I have a requirement to use SRTP and TLS for sip between two Asterisk servers.
I set up two Asterisk 11.2 servers, created the certificates, sip.conf as below and all worked well. On inspection of a pcap of calls from server1 to server2 both signalling and audio were encrypted.

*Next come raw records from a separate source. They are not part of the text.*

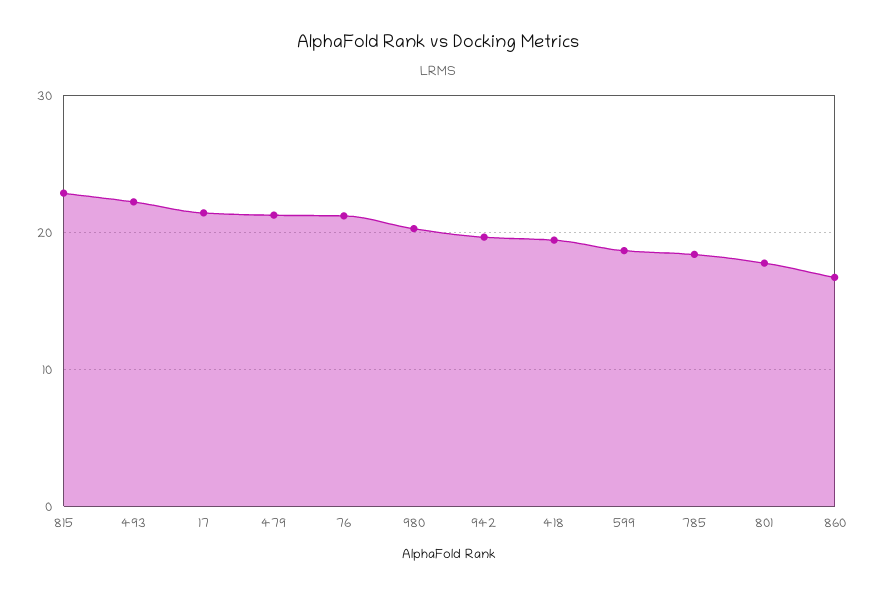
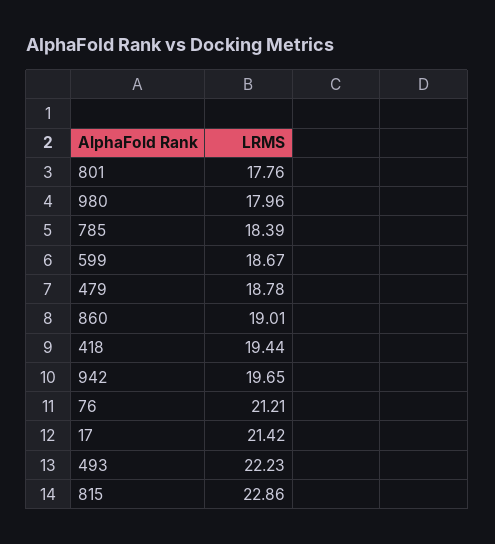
  {
    "815": 22.86,
    "493": 22.23,
    "17": 21.42,
-   "479": 21,
+   "479": 18.78,
    "76": 21.21,
-   "980": 20,
+   "980": 17.96,
    "942": 19.65,
    "418": 19.44,
    "599": 18.67,
    "785": 18.39,
    "801": 17.76,
-   "860": 17
+   "860": 19.01
  }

This is the sip.conf on Server1, defining trunk to Server2
[general] allow=all maxexpiry = 30 defaultexpiry = 30 context=from-sip srvlookup=no canreinvite=no relaxdtmf=yes tlsenable=yes tlsbindaddr=0.0.0.0 tlscertfile=/etc/asterisk/keys/asterisk.pem tlscafile=/etc/asterisk/keys/ca.crt tlscapath=/etc/asterisk/keys/ tlscipher=ALL [dev-cs-gb-1-02] type=peer disallow=all allow=alaw sendrpid=yes host=192.168.101.73 canreinvite=no qualify=yes dtmfmode=rfc2833 context=default transport=tls encryption=yes
Now, when preparing to install for production, we moved to asterisk V 11.4 (on server 1 only so far - server 2 is still 11.2). When Server1 starts, the sip peer is UNREACHABLE and we see the following errors at the console:
[Aug 7 09:38:12] NOTICE: chan_sip.c:29240 sip_poke_noanswer: Peer 'dev-cs-gb-1-02' is now UNREACHABLE! Last qualify: 0 dev-cs-gb-1-01*CLI> sip show peers Name/username Host Dyn Forcerport ACL Port Status Description dev-cs-gb-1-02 192.168.101.73 a 5061 UNREACHABLE 1 sip peers [Monitored: 0 online, 1 offline Unmonitored: 0 online, 0 offline] SSL CA file(/etc/asterisk/keys/ca.crt)/path(/etc/asterisk/keys/) error SSL certificate ok [Aug 7 09:38:22] ERROR: tcptls.c:209 handle_tcptls_connection: Certificate did not verify: self signed certificate in certificate chain dev-cs-gb-pwr-1-01*CLI> exit
The issue “Certificate did not verify: self signed certificate in certificate chain” did not occur when both Asterisks were v11.2, where the self signed certificate was accepted.
All key/certificate files & sip.conf are the same, just Asterisk version has changed.
Any suggestions on how to resolved this error would be appreciated.